CONSIGNE: Modifiez le passage de l'extrait allant de « Perspectives de recherche » à « aux nomades numérique). » en y remplaçant « désescalade » par « décélération ».

Enfin la dernière série d’analyses portent sur les déterminants de l’offre de services numériques de la mairie. La variable expliquée« e-administration » est égale à 1 si la mairie a numérisé au moins un des services. La liste des services en question est la suivante : état civil, urbanisme, action sociale, réservation de salles communes, restauration scolaire, garderie, bibliothèque/médiathèque.Les communes qui n’ont pas des services numérisés représentent 34.66% de l’échantillon.Nos résultats montrent que la population de la commune a un impact positif et significatif sur la probabilité qu’une mairie pratique l’e-administration. Le fait que la mairie forme ses employés aux usages numériques s’accompagne d’une plus grande offre de services numérisés. Si la maintenance informatique de la mairie est assurée par l’EPCI (établissements publics de coopération intercommunale), la probabilité qu’elle pratique l’e-administration sera plus élevée, par rapport à des mairies qui confient leur maintenance informatique à un prestataire extérieur.
Perspectives de recherche
- Nouvelles problématiques à envisager :
Si le projet Bretagne THD porté par Mégalis est largement plébiscité car il contribue à l’attractivité et au désenclavement de la Bretagne et plus particulièrement des zones rurales isolées, certains acteurs interviewés s’inquiètent des conséquences sociétales. Pour eux, l’enjeu à venir est de savoir si on accélère la « transformation numérique » ou si on décide d’amorcer une désescalade, face à l’hypertrophie des géants du numérique, l’essor continu des technologies sécuritaires, et les enjeux écologiques du numérique.
- En continuité, le projet NOMADE (des néo-ruraux aux nomades numérique).

EXTRAITS DES DONNÉES:
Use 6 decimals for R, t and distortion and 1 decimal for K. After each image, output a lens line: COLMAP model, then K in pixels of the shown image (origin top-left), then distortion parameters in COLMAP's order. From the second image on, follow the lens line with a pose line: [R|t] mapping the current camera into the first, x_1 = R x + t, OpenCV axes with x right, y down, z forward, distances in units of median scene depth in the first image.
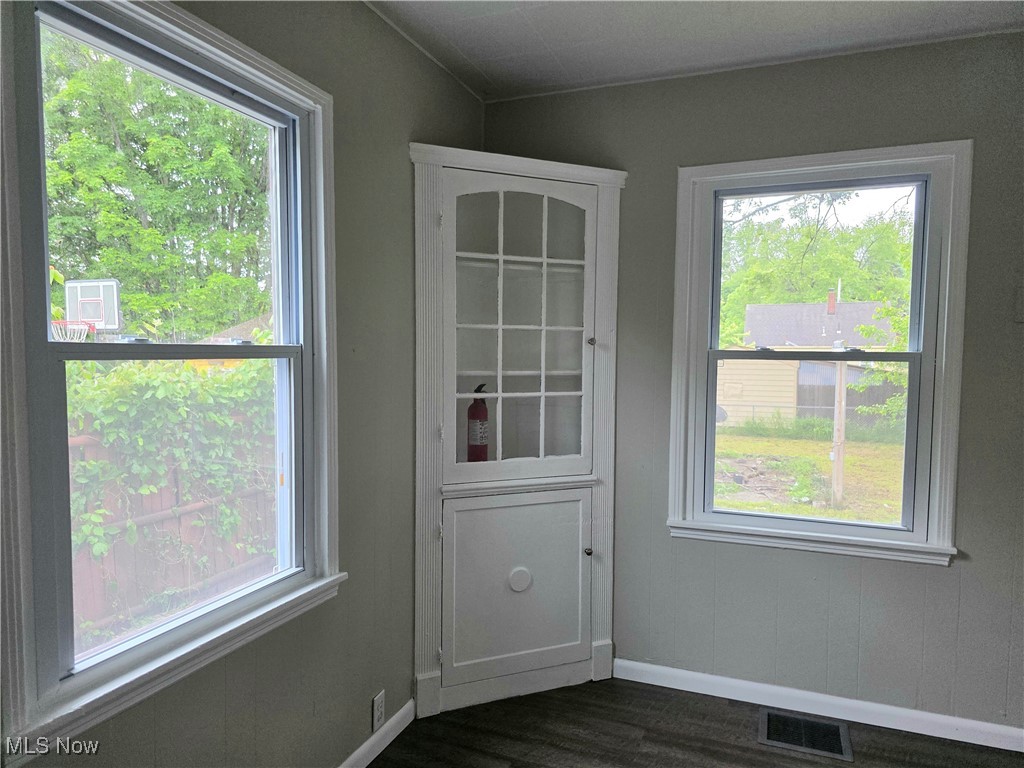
lens RADIAL K [[684.6, 0, 513.9], [0, 684.6, 399.4], [0, 0, 1]] dist [0.051290, -0.039185]
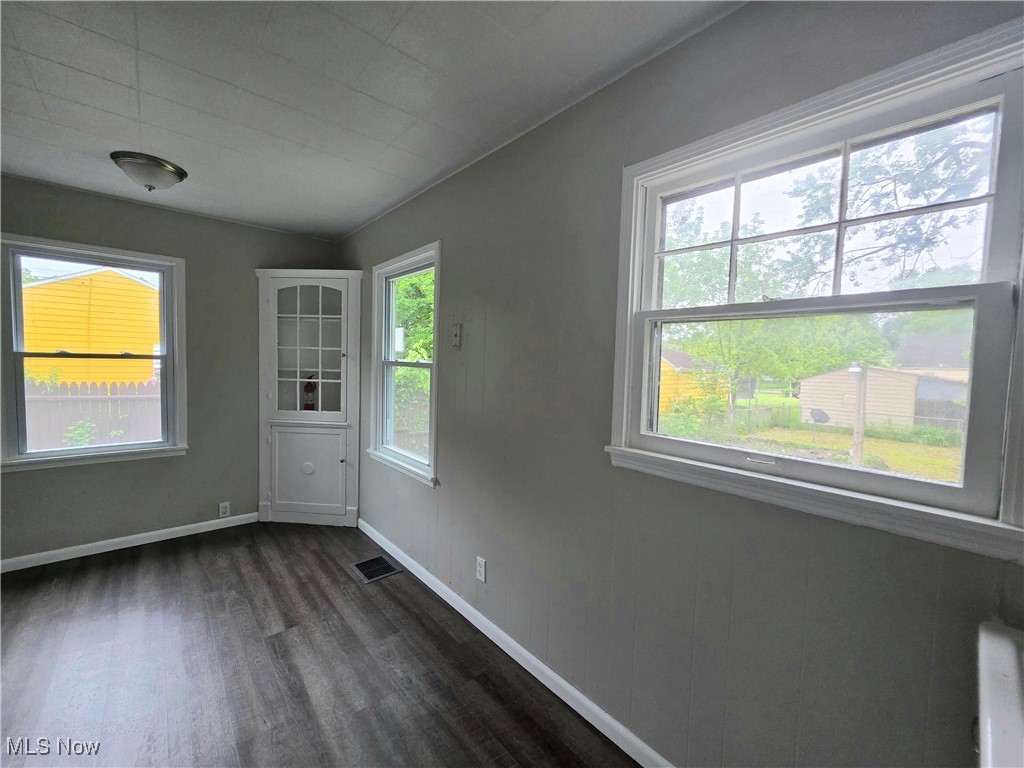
lens RADIAL K [[408.3, 0, 509.3], [0, 408.3, 381.9], [0, 0, 1]] dist [-0.003864, 0.002147]
pose [[0.887317, 0.037914, -0.459598, 1.105548], [-0.051775, 0.998504, -0.017588, -0.011038], [0.458244, 0.039402, 0.887953, 0.164352]]
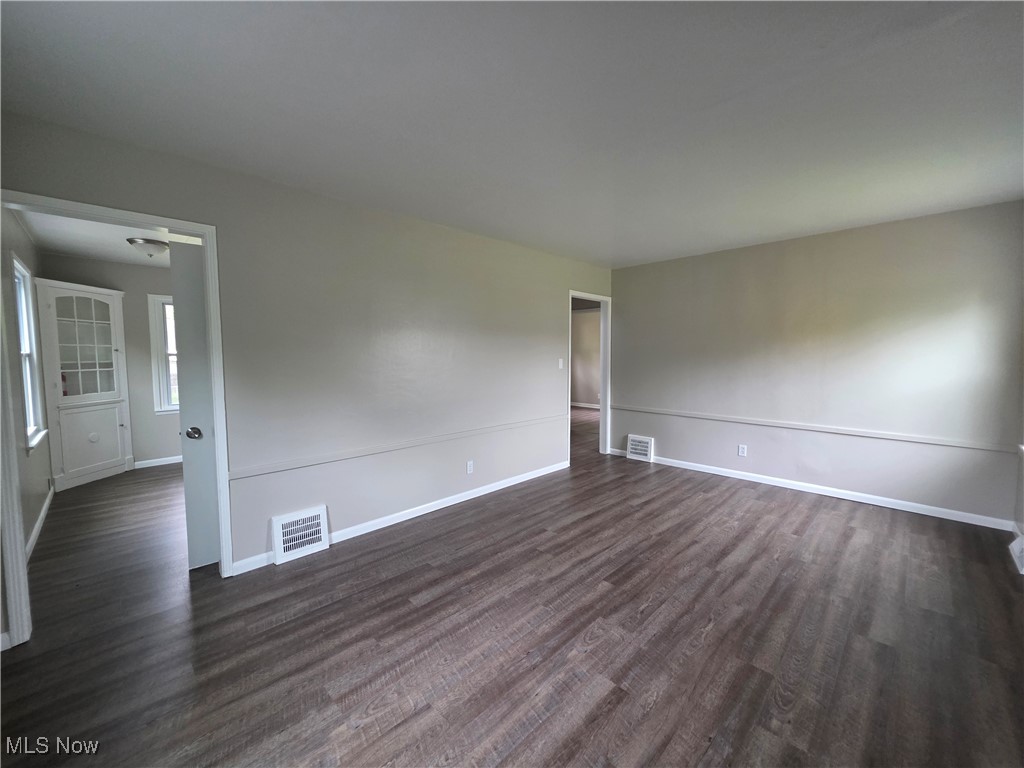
lens RADIAL K [[408.3, 0, 512.5], [0, 408.3, 383.5], [0, 0, 1]] dist [-0.003864, 0.002147]
pose [[0.399530, -0.077041, 0.913477, -0.788412], [0.062931, 0.996417, 0.056512, 0.060003], [-0.914557, 0.034908, 0.402947, -1.182607]]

RÉPONSE CI-DESSOUS:
Perspectives de recherche
- Nouvelles problématiques à envisager :
Si le projet Bretagne THD porté par Mégalis est largement plébiscité car il contribue à l’attractivité et au désenclavement de la Bretagne et plus particulièrement des zones rurales isolées, certains acteurs interviewés s’inquiètent des conséquences sociétales. Pour eux, l’enjeu à venir est de savoir si on accélère la « transformation numérique » ou si on décide d’amorcer une décélération, face à l’hypertrophie des géants du numérique, l’essor continu des technologies sécuritaires, et les enjeux écologiques du numérique.
- En continuité, le projet NOMADE (des néo-ruraux aux nomades numérique).